Stephane posted a patchset to add perf_cgroup subsystem, so perf can
be used to monitor all threads belonging to a cgroup.

But if you already mounted a cgroup hierarchy but without perf_cgroup
and the hierarchy has sub-cgroups, you can't bind perf_cgroup to it,
and thus you're not able to use per-cgroup perf feature.

This patchset alleviates the pain, and then a subsytem can be
bound/unbound to/from a hierarchy which has sub-cgroups in it.

Some subsystems still can't take advantage of this patchset, memcgroup
and cpuset in specific.

For cpuset, if a hierarchy has a sub-cgroup and the cgroup has tasks,
we can't decide sub-cgroup's cpuset.mems and cpuset.cpus automatically
if we try to bind cpuset to this hierarchy.

For memcgroup, memcgroup uses css_get/put(), and due to some complexity,
for now bindable subsystems should not use css_get/put().

Usage:

# mount -t cgroup -o cpuset xxx /mnt
# mkdir /mnt/tmp
# echo $$ > /mnt/tmp/tasks

(add cpuacct to the hierarchy)
# mount -o remount,cpuset,cpuacct xxx /mnt

(remove it from the hierarchy)
# mount -o remount,cpuset xxx /mnt

There's another limitation, cpuacct should not be bound to any mounted
hierarchy before the above operation. But that's not a problem, as you
can remove it from a hierarchy and bind it to another one.

---
 Documentation/cgroups/cgroups.txt |   26 ++-
 include/linux/cgroup.h            |   25 +++-
 kernel/cgroup.c                   |  305 +++++++++++++++++++++++++++++++------
 kernel/cgroup_freezer.c           |   19 ++-
 kernel/sched.c                    |    1 +
 net/sched/cls_cgroup.c            |    1 +
 security/device_cgroup.c          |    1 +
 7 files changed, 311 insertions(+), 67 deletions(-)
--

From: Li Zefan
Date: Friday, October 22, 2010 - 1:09 am

On x86_32, sizeof(struct cgroup_subsys) shrinks from 276 bytes
to 264.

Signed-off-by: Li Zefan <lizf@cn.fujitsu.com>
---
include/linux/cgroup.h |   10 ++++++----
 1 files changed, 6 insertions(+), 4 deletions(-)

diff --git a/include/linux/cgroup.h b/include/linux/cgroup.h
index ed4ba11..e23ded6 100644
--- a/include/linux/cgroup.h
+++ b/include/linux/cgroup.h
@@ -481,14 +481,16 @@ struct cgroup_subsys {
 	void (*bind)(struct cgroup_subsys *ss, struct cgroup *root);
 
 	int subsys_id;
-	int active;
-	int disabled;
-	int early_init;
+
+	unsigned int active:1;
+	unsigned int disabled:1;
+	unsigned int early_init:1;
 	/*
 	 * True if this subsys uses ID. ID is not available before cgroup_init()
 	 * (not available in early_init time.)
 	 */
-	bool use_id;
+	unsigned int use_id:1;
+
 #define MAX_CGROUP_TYPE_NAMELEN 32
 	const char *name;
 
-- 
1.7.0.1

--

From: Paul Menage
Date: Thursday, October 28, 2010 - 4:34 pm

Acked-by: Paul Menage <menage@google.com>

Maybe use "bool" here?

--

From: Li Zefan
Date: Sunday, November 7, 2010 - 10:23 pm

(Sorry for the delayed reply)

§ EXTRACTED INFORMATION:

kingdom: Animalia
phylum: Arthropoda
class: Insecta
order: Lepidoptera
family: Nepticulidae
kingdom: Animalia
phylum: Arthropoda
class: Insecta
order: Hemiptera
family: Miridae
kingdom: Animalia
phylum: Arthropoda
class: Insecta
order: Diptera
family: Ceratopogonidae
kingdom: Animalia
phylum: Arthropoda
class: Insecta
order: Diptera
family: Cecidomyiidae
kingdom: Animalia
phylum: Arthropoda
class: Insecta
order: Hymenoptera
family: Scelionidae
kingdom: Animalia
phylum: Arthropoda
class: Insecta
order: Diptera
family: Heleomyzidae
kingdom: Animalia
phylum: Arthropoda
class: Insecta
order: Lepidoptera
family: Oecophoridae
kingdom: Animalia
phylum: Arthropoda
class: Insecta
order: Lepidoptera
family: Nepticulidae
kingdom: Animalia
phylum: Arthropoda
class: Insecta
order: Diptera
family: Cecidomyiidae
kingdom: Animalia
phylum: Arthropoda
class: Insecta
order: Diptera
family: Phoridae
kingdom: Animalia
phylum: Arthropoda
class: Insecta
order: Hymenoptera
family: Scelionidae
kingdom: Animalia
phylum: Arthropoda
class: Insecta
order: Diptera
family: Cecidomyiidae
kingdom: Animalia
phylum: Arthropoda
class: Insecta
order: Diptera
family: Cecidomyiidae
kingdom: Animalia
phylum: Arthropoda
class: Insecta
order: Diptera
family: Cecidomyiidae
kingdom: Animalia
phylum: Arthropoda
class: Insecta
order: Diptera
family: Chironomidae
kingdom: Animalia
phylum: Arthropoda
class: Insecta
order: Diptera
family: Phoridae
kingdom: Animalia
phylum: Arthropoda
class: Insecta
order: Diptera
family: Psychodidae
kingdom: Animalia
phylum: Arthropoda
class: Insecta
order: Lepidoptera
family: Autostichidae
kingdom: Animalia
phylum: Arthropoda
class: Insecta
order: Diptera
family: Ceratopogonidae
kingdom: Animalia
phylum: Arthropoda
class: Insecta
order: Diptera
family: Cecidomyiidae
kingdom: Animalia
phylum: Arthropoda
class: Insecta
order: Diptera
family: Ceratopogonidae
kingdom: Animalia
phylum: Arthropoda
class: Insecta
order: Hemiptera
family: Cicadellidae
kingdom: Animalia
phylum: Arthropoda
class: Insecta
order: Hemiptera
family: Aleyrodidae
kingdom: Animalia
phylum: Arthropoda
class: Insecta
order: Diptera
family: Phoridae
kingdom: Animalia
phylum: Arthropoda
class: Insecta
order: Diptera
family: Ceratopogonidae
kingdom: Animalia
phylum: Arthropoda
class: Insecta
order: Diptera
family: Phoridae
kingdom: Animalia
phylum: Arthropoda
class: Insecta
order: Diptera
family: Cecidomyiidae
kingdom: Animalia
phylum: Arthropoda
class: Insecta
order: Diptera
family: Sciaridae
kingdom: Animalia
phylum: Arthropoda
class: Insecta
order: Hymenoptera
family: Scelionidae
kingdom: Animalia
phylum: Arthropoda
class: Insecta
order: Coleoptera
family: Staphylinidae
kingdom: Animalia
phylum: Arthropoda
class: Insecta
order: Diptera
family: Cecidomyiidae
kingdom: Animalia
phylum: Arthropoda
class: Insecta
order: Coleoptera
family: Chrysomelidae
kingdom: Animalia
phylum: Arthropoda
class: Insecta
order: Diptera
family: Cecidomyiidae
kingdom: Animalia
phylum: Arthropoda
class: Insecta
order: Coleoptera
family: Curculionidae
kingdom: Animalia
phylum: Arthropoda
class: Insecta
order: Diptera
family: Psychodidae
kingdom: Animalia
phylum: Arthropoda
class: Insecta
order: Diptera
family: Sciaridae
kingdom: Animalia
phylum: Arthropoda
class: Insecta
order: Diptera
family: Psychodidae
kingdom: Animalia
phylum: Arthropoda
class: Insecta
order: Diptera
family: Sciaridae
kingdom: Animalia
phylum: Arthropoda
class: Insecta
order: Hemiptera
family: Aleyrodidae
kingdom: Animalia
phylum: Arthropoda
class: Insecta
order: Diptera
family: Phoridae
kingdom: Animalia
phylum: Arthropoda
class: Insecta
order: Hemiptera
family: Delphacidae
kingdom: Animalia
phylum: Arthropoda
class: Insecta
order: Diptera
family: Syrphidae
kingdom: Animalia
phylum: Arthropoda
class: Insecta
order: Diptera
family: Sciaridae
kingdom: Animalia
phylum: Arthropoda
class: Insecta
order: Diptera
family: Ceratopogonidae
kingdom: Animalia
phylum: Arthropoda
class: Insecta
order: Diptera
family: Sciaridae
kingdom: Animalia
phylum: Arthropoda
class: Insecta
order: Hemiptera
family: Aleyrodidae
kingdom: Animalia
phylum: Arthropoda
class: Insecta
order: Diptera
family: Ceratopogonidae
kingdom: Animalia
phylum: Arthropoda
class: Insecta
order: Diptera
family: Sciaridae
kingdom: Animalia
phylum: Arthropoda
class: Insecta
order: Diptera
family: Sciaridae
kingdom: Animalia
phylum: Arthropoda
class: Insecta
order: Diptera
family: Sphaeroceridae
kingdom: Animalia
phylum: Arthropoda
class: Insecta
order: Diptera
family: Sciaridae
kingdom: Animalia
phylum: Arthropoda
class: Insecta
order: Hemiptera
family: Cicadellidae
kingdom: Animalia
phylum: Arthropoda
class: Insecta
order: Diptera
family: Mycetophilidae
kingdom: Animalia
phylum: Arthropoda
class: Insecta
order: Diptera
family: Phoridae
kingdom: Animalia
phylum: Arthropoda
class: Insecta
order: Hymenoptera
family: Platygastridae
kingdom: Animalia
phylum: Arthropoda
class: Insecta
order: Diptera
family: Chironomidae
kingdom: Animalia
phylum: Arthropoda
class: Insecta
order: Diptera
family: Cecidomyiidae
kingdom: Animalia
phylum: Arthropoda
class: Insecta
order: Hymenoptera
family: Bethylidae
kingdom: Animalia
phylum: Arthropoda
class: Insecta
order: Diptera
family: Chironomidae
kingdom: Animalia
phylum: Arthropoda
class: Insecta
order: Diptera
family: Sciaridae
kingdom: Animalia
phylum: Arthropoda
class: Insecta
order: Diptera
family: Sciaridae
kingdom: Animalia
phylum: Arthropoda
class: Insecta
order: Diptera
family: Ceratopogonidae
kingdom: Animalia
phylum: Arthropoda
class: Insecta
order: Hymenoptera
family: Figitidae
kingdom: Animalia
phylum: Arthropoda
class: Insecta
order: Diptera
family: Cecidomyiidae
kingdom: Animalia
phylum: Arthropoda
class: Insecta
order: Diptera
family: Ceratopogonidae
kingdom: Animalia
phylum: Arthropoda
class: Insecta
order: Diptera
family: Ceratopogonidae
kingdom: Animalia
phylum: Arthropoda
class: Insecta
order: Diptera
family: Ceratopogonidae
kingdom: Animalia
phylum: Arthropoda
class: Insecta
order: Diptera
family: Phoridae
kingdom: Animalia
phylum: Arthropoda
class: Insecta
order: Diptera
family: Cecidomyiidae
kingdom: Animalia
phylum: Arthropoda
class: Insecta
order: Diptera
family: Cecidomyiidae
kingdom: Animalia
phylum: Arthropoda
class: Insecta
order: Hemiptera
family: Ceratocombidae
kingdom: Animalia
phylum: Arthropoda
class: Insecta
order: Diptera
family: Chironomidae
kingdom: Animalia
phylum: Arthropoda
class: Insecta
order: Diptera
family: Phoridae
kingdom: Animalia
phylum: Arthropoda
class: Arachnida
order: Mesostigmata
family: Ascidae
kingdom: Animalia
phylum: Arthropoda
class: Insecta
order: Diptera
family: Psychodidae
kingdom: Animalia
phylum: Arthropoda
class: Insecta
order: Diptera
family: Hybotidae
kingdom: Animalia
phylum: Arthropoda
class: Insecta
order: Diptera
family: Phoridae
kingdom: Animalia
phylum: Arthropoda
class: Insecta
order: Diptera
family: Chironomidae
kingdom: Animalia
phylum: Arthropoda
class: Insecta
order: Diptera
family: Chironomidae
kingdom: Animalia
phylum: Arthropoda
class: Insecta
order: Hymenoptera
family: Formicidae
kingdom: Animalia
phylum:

§ WHAT TO DO:
In the patch thread above, which two subsystems are named as still unable to take advantage of the patchset?

§ PROBLEM SOLUTION:
Memcgroup and cpuset.